Por trás do cenário brutal de sobrevivência, a equipe da Facepunch Studios monitora cada detalhe das partidas: disparos, mensagens trocadas, movimentação de itens e interações entre jogadores. Tudo é registrado em sistemas de log que permitem acompanhar o comportamento dos usuários de forma minuciosa e contínua.
O problema não é pequeno. Cheaters utilizam ferramentas como ESP, que permite enxergar inimigos através de paredes, e aimbots, que garantem precisão perfeita nos tiros. Esses recursos exploram dados que, tradicionalmente, eram enviados ao client do jogador, mesmo quando o inimigo estava fora do campo de visão.
Assim, informações que deveriam permanecer ocultas acabavam sendo usadas de forma ilegal. Apesar de muitos acreditarem que agem sem serem notados, a realidade é outra: esses dados deixam rastros claros para os desenvolvedores.
Para combater esse tipo de cheat, a Facepunch adotou uma solução considerada decisiva: a chamada “Fog of War”, ou névoa de guerra. Com ela, o client do jogador passa a receber apenas as informações que realmente deveriam estar visíveis naquele momento. Inimigos distantes ou escondidos simplesmente deixam de existir nos dados enviados. Sem acesso às informações, os cheats perdem sua principal vantagem, devolvendo equilíbrio às partidas.

Além disso, a Facepunch dificulta constantemente o trabalho de quem desenvolve novos cheats. Atualizações frequentes e automáticas quebram cheats rapidamente, especialmente os mais baratos e populares. Isso aumenta o custo e o tempo de manutenção dessas ferramentas, reduzindo sua disponibilidade no mercado e, consequentemente, o número de jogadores que recorrem a elas.
A caça aos cheaters também conta com sistemas consolidados de punição.
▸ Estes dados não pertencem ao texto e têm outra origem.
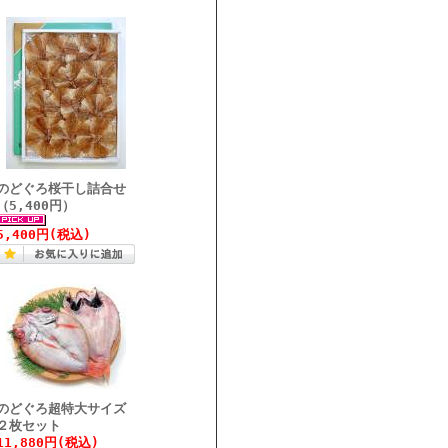
のどぐろ桜干し詰合せ
（5,400円）
5,400円(税込)
のどぐろ超特大サイズ
２枚セット
11,880円(税込)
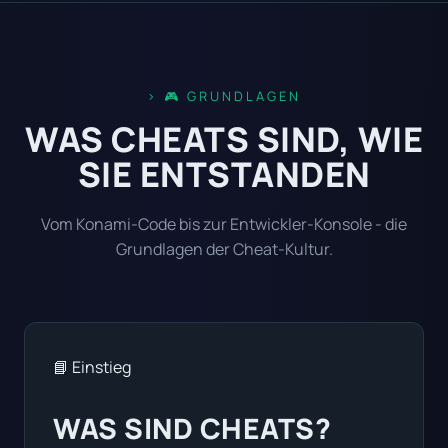
🎮 GRUNDLAGEN
WAS CHEATS SIND, WIE
SIE ENTSTANDEN
Vom Konami-Code bis zur Entwickler-Konsole - die
Grundlagen der Cheat-Kultur.
📘 Einstieg
WAS SIND CHEATS?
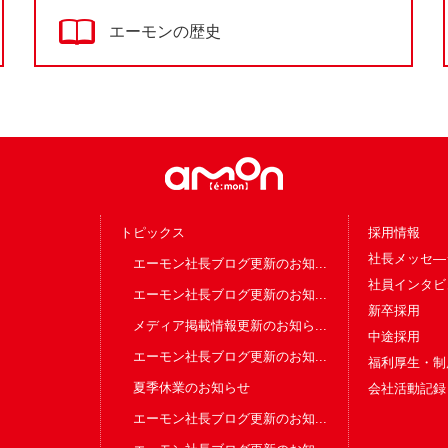
エーモンの歴史
トピックス
採用情報
社長メッセ―
エーモン社長ブログ更新のお知...
社員インタビ
エーモン社長ブログ更新のお知...
新卒採用
メディア掲載情報更新のお知ら...
中途採用
エーモン社長ブログ更新のお知...
福利厚生・制
夏季休業のお知らせ
会社活動記録
エーモン社長ブログ更新のお知...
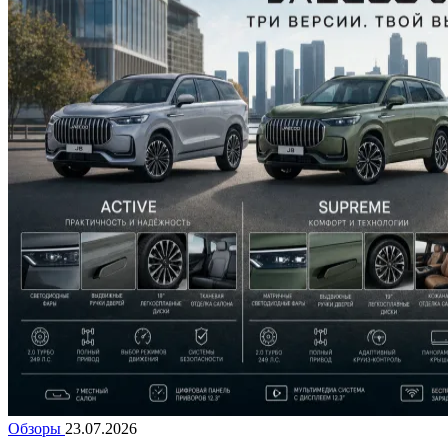
Обзоры
23.07.2026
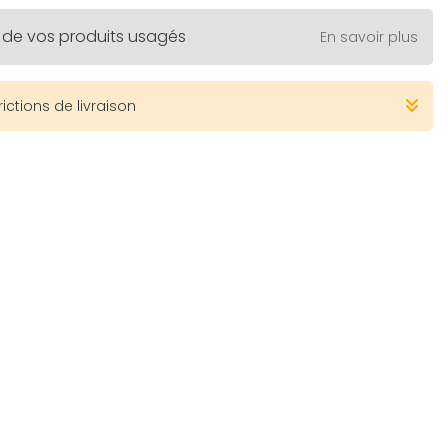
 de vos produits usagés
En savoir plus
rictions de livraison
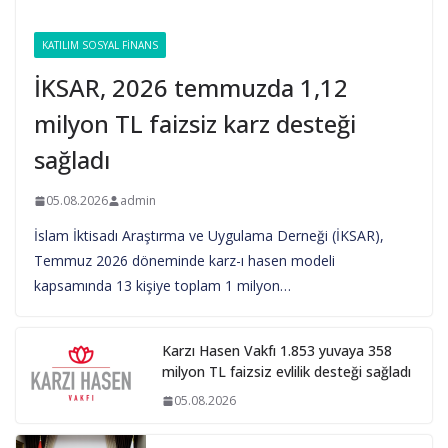
KATILIM SOSYAL FINANS
İKSAR, 2026 temmuzda 1,12
milyon TL faizsiz karz desteği
sağladı
05.08.2026
admin
İslam İktisadı Araştırma ve Uygulama Derneği (İKSAR),
Temmuz 2026 döneminde karz-ı hasen modeli
kapsamında 13 kişiye toplam 1 milyon…
Karzı Hasen Vakfı 1.853 yuvaya 358
milyon TL faizsiz evlilik desteği sağladı
05.08.2026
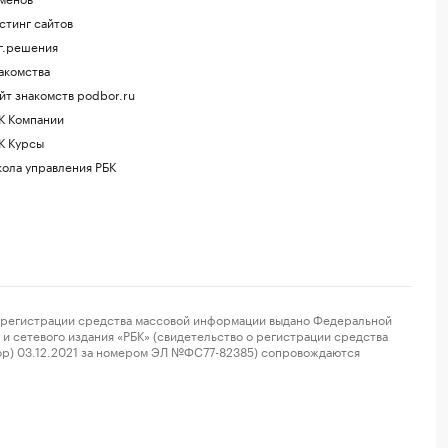
стинг сайтов
г.решения
акомства
йт знакомств podbor.ru
К Компании
К Курсы
ола управления РБК
регистрации средства массовой информации выдано Федеральной
и сетевого издания «РБК» (свидетельство о регистрации средства
ор) 03.12.2021 за номером ЭЛ №ФС77-82385) сопровождаются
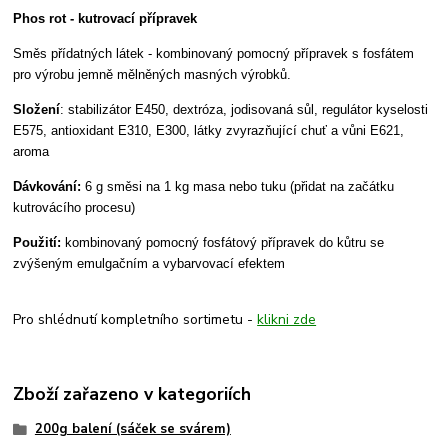
Phos rot - kutrovací přípravek
Směs přídatných látek - kombinovaný pomocný přípravek s fosfátem
pro výrobu jemně mělněných masných výrobků.
Složení
: stabilizátor E450, dextróza, jodisovaná sůl, regulátor kyselosti
E575, antioxidant E310, E300, látky zvyrazňující chuť a vůni E621,
aroma
Dávkování:
6 g směsi na 1 kg masa nebo tuku (přidat na začátku
kutrovácího procesu)
Použití:
kombinovaný pomocný fosfátový přípravek do kůtru se
zvýšeným emulgačním a vybarvovací efektem
Pro shlédnutí kompletního sortimetu -
klikni zde
Zboží zařazeno v kategoriích
200g balení (sáček se svárem)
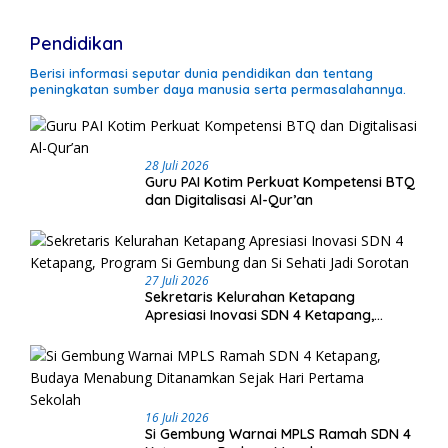
Pendidikan
Berisi informasi seputar dunia pendidikan dan tentang
peningkatan sumber daya manusia serta permasalahannya.
28 Juli 2026
Guru PAI Kotim Perkuat Kompetensi BTQ
dan Digitalisasi Al-Qur’an
27 Juli 2026
Sekretaris Kelurahan Ketapang
Apresiasi Inovasi SDN 4 Ketapang,
Program Si Gembung dan Si Sehati Jadi
Sorotan
16 Juli 2026
Si Gembung Warnai MPLS Ramah SDN 4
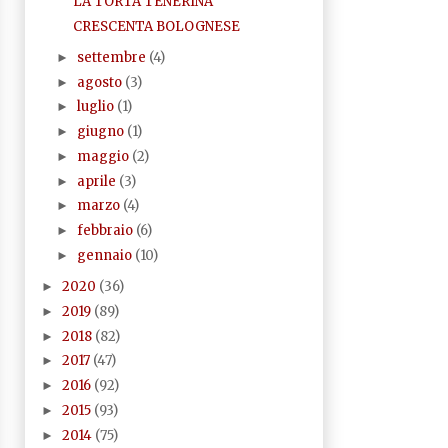
LA TORTA TENERINA
CRESCENTA BOLOGNESE
settembre
(4)
►
agosto
(3)
►
luglio
(1)
►
giugno
(1)
►
maggio
(2)
►
aprile
(3)
►
marzo
(4)
►
febbraio
(6)
►
gennaio
(10)
►
2020
(36)
►
2019
(89)
►
2018
(82)
►
2017
(47)
►
2016
(92)
►
2015
(93)
►
2014
(75)
►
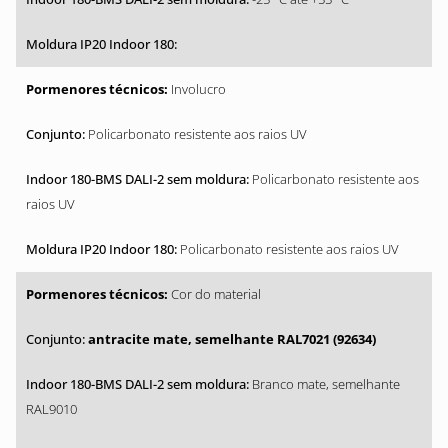
Involucro
Policarbonato resistente aos raios UV
Policarbonato resistente aos
raios UV
Policarbonato resistente aos raios UV
Cor do material
antracite mate, semelhante RAL7021 (92634)
Branco mate, semelhante
RAL9010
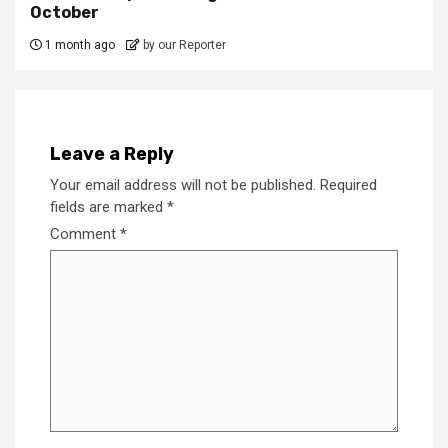
October
1 month ago
by our Reporter
Leave a Reply
Your email address will not be published.
Required
fields are marked
*
Comment
*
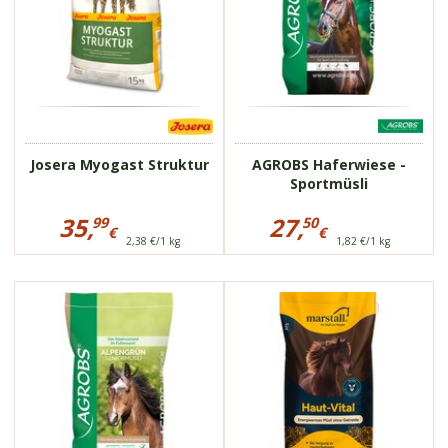
Magen
Zuchtpferde
getreidefrei
strukturreich
natürliche
Energieträger
Josera Myogast Struktur
AGROBS Haferwiese -
Sportmüsli
Preisinformationen
Preisinformationen
für
für
35,
27,
99
50
€
€
Josera
AGROBS
2,38 €/1 kg
1,82 €/1 kg
35,99
27,50
Myogast
Haferwiese
Struktur
€
-
€
Sportmüsli
75705
75730
optimal bei
für Pferde mit
Zahnproblemen
sensibler Haut
60 verschiedene
energiearm
Wiesengräser und -
hohe
kräuter
Nährstoffkonzentraion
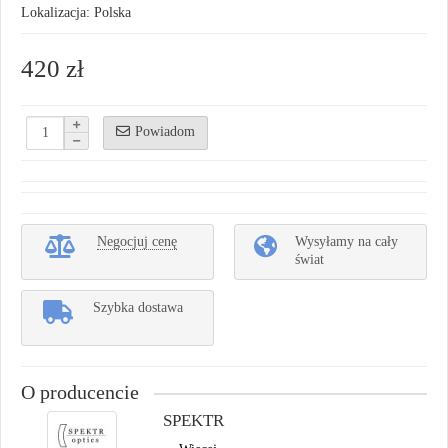
Lokalizacja: Polska
420 zł
Powiadom
Negocjuj cenę
Wysyłamy na cały
świat
Szybka dostawa
O producencie
SPEKTR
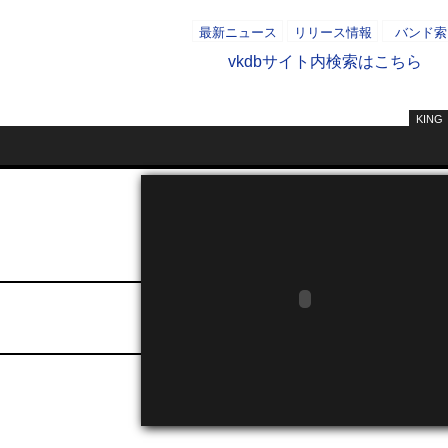
最新ニュース
リリース情報
バンド索
vkdbサイト内検索はこちら
KING
- AD -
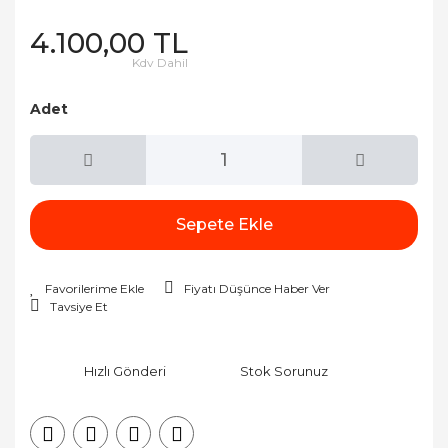
4.100,00 TL
Kdv Dahil
Adet
Sepete Ekle
Fiyatı Düşünce Haber Ver
Tavsiye Et
Hızlı Gönderi
Stok Sorunuz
O Rust utiliza tanto o Easy Anti-Cheat (EAC) quanto o Valve Anti-Cheat (VAC). Esses sistemas são capazes de detectar softwares de terceiros, macros ilegais e até comportamentos suspeitos ligados a periféricos. Quando um jogador é pego, o banimento costuma ser permanente. Tentativas de burlar o sistema ou criar novas contas podem resultar em punições ainda mais severas.
Outro ponto importante é a responsabilidade coletiva. Jogadores que atuam em equipe com trapaceiros também podem sofrer punições, já que o sistema identifica vínculos entre contas. Isso faz com que a escolha de aliados se torne uma decisão estratégica, não apenas dentro do jogo, mas também em termos de segurança da conta.
Nos servidores, administradores também entram em ação. Muitos utilizam plugins e ferramentas criativas para confundir ou expulsar cheaters, acelerando a identificação do problema. Paralelamente, a comunidade pode colaborar usando o sistema de denúncias integrado ao jogo, que alimenta as análises globais do EAC.
Embora parte da comunidade ainda reclame da presença de cheaters, a Facepunch segue investindo em novas tecnologias, como detecção avançada no servidor e testes com inteligência artificial. O objetivo é claro: tornar Rust um ambiente mais justo, sem prejudicar jogadores legítimos. A batalha continua, mas o recado é direto: jogar limpo é a única forma de sobreviver e dominar de verdade.